Software services firm Cognizant plans to lay off 3,500 employees, around 1% of its workforce, this year as it looks to cut costs amid an expected decline in revenue.

The IT major's revenue declined 0.3% year-over-year to $4.8 billion for the quarter ended March while net profit rose 3% to $580 million during the quarter.

The company's operating margin fell 40 basis points year-on-year to 14.6%. For the full year, the IT firm has guided its adjusted operating margin to be in the range of 14.2-14.7%.

Cognizant expects its revenue to decline in 2023. "Second quarter revenue is expected to be $4.83 - $4.88 billion, a decline of 0.6% to 1.6%, or a decline of 1.0% to flat in constant currency," the software services company said.

For 2023, Cognizant expects revenue to be $19.2-$19.6 billion, or a decline of 1.2% to growth of 0.8%, or a decline of 1.0% to growth of 1.0% in constant currency.

"Our accelerated bookings growth in the quarter, which included several large deals and a healthy mix of new and expansion work, reflects the strengths of our services, our brand, and the longstanding relationships we have with our clients. I am also encouraged by the continuing reduction in our voluntary attrition," said Ravi Kumar S, chief executive officer, Cognizant.

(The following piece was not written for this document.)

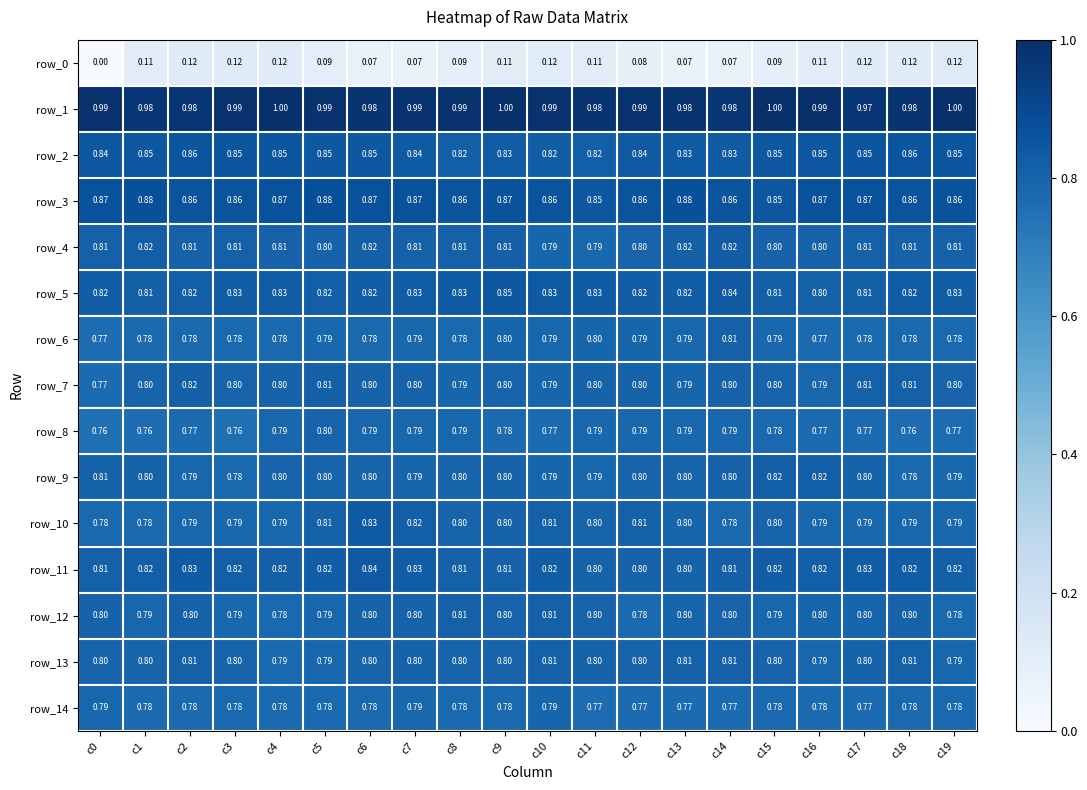

True or false: row_13 has a value of 0.8 at c9.

True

Total headcount at the end of the first quarter was 351,500, a decrease of 3,800 from the December quarter and an increase of 11,100 from the year-ago period. Voluntary attrition in tech services on a trailing-twelve-month basis, declined to 23% in the March quarter from 26% in Q4 2022 and 30% in Q1 2022.

Cognizant said the job cuts are part of its NextGen programme that aims to simplify its operating model, optimising corporate functions and consolidating and realigning office space to reflect the post-pandemic hybrid work environment. "Our drive for simplification will include operating with fewer layers in an effort to enhance agility and enable faster decision making," the company said.

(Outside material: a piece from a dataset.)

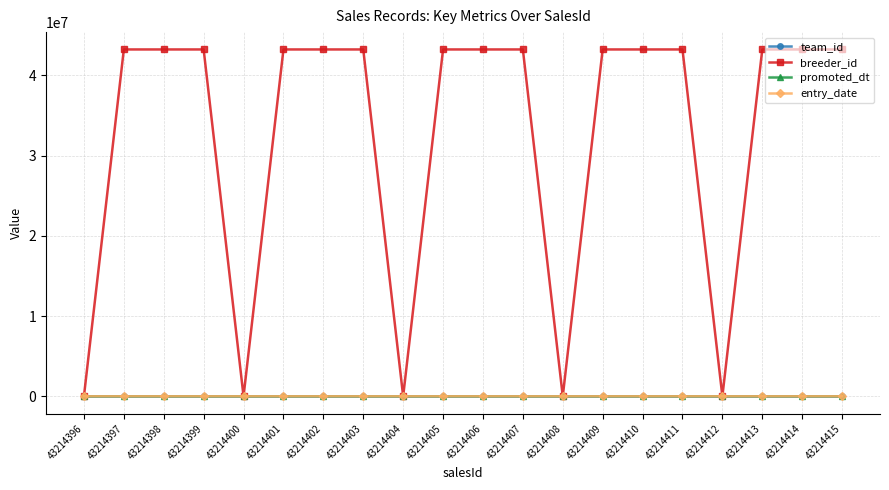

Which series has the largest range (max minus min)?

breeder_id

"We expect to record costs of approximately $400 million with approximately $350 million of such costs anticipated in 2023 and approximately $50 million in 2024. This consists of approximately $200 million of employee severance and other costs primarily related to non-billable and corporate personnel, which we expect to mostly incur in 2023, and approximately $200 million of costs related to the consolidation of office space, with approximately $150 million in 2023 and $50 million in 2024," it said.

Cognizant does not expect its NextGen programme to drive meaningful cost savings until the second half of 2023 and the real estate actions will not begin to generate savings until 2024. "By 2025, we expect to reduce our annual real estate costs by approximately $100 million versus 2022. This reduction in real estate costs is net of investments to expand our real estate footprint in smaller cities, primarily in India, in support of our hybrid work strategy," the IT firm said.

The company repurchased 3.2 million shares for $200 million during the first quarter under its share repurchase programme. It declared a quarterly cash dividend of $0.29 per share, a 7% increase year-over-year, for shareholders of record on May 19, 2023. The dividend will be payable on May 30, 2023.

"In 2023, we expect to return approximately $1.4 billion to shareholders through share repurchases and dividends, including approximately $800 million of share repurchases. The NextGen program announced today will help fund continued investments in our people, growth opportunities and realignment of our real-estate to reflect our hybrid work model," said Cognizant chief financial officer Jan Siegmund.